One of my colleagues even gave pause over that, and said well, maybe in practice, for the sake of productivity, you do need some inequality.  He wasn’t quite prepared to agree, but nor would he reject the idea outright.

I actually think the same thing, though forced into a corner I pretended to believe this idea wholeheartedly.  Actually, who knows?   I’m no economist.  It does strike me as plausible, but I don’t really want to be tied down to it.  I don’t like being tied down to a position, and here I had tied myself.

Maybe the solution is to ignore the digressions into modern politics and stick to Aristotle.

Maybe.


Sunday 14 July 2013

On Fighting the Wrong Battles




Today as I sat at my computer I suddenly began hearing a vaguely familiar whirring or churning sound.  Oh, no, I thought.  This reminds me of years gone by – ancient times in computer-speak – when my limited computers would grunt and wheeze because they were running out of memory or space or something.  I ran a diagnostic, feeling a bit like Data on Star Trek – or no, I didn’t feel like that at all.  Even when things were going wrong Data always seemed calm and composed.  I felt desperate.  Was my computer going to die?  What should I do?  Should I call in a tech?  Would I have to buy a new computer?

The diagnostic found nothing.  I could still hear the noise, but I was also hearing my room fan, which was doing a reasonable job of keeping me cool (physically if not mentally) on a rare summer’s day in Vancouver.  I thought perhaps I could identify the computer noise better if I turned off the fan.  So I did.  Then I could hear nothing.  It was like one of those childhood movies in which the hero thinks he hears someone walking as he walks, so he stops and there’s nothing; he walks again, and there’s the noise; he stops … and so on.

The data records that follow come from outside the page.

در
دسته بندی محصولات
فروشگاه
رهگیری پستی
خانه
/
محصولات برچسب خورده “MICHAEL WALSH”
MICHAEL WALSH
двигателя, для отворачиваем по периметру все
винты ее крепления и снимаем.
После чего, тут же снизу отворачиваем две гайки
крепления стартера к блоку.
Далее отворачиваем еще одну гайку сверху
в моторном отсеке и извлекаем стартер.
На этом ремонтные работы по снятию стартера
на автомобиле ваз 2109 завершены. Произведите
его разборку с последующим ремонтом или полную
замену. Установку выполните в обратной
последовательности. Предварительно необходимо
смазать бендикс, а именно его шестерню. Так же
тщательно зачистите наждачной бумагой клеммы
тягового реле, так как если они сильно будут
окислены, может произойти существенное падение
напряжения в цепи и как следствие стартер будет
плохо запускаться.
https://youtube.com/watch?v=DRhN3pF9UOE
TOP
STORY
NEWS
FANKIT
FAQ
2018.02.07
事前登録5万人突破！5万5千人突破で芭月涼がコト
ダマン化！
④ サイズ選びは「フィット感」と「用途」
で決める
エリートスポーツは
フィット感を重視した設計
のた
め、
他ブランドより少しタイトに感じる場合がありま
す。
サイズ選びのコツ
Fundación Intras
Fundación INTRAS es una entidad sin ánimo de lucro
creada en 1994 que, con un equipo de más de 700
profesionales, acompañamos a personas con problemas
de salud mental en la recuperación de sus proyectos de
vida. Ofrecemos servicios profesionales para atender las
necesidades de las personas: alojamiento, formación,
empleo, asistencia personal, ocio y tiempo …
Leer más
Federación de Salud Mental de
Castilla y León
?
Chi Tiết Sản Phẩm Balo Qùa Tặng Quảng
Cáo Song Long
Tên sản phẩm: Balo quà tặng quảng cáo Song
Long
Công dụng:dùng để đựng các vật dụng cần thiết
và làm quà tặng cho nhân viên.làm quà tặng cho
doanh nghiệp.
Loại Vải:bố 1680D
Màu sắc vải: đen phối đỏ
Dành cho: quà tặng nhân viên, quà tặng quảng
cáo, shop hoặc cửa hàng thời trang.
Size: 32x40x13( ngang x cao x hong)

I felt frustrated.  The forces of the universe were conspiring against me.  They wouldn’t let me hear the computer noise clearly.  I got up and turned the room fan on again.  There was the noise again.  Just like in the movies.

But wait.  I suddenly remembered that the room fan had been bothering me itself recently.  It had been making a periodic whirring, churning sound.  Oh, I thought.  Oh.  I turned off the fan; the noise stopped.  Of course.  And to think I was ready to throw out my computer because something else in my apartment was making a noise.  Sigh.

I remember the last episode of Star Trek: Next Generation.  The Enterprise thinks there’s some alien entity that needs to be rebuffed.  Enterprises of three different eras train their weapons on the entity, but things just get worse and worse until Picard suddenly realizes that their own “defence” against the alien is the real problem.  Turn off all the weapons, he says, and suddenly the problem is solved.

I confess there is a logic issue there: wasn’t there at least some real problem to begin with?  Some real alien entity?  But let that go.  I think of a clever virus from a few years back.  Actually, it wasn’t a virus at all, but a malicious message warning people their computers had a virus and that in order to combat it they would have to take the following steps – which, it turned out, if they did them, actually disabled their computers.

So I am wary of people promoting nostrums for problems that may not even exist.  Just today a friend of mine was talking of a new app (something that could let you order a drink without summoning a waiter) as something that was solving a problem that didn’t exist.  It could put some waiters out of work, though, I thought.

I am wary of solutions when there are no problems, though of course sometimes there are real problems.  Why, there’s this other noise my computer’s been making, and this time, trust me, it’s really coming from the computer: what should I do about it?

Sometimes there are real problems, but sometimes we just need to take a deep breath.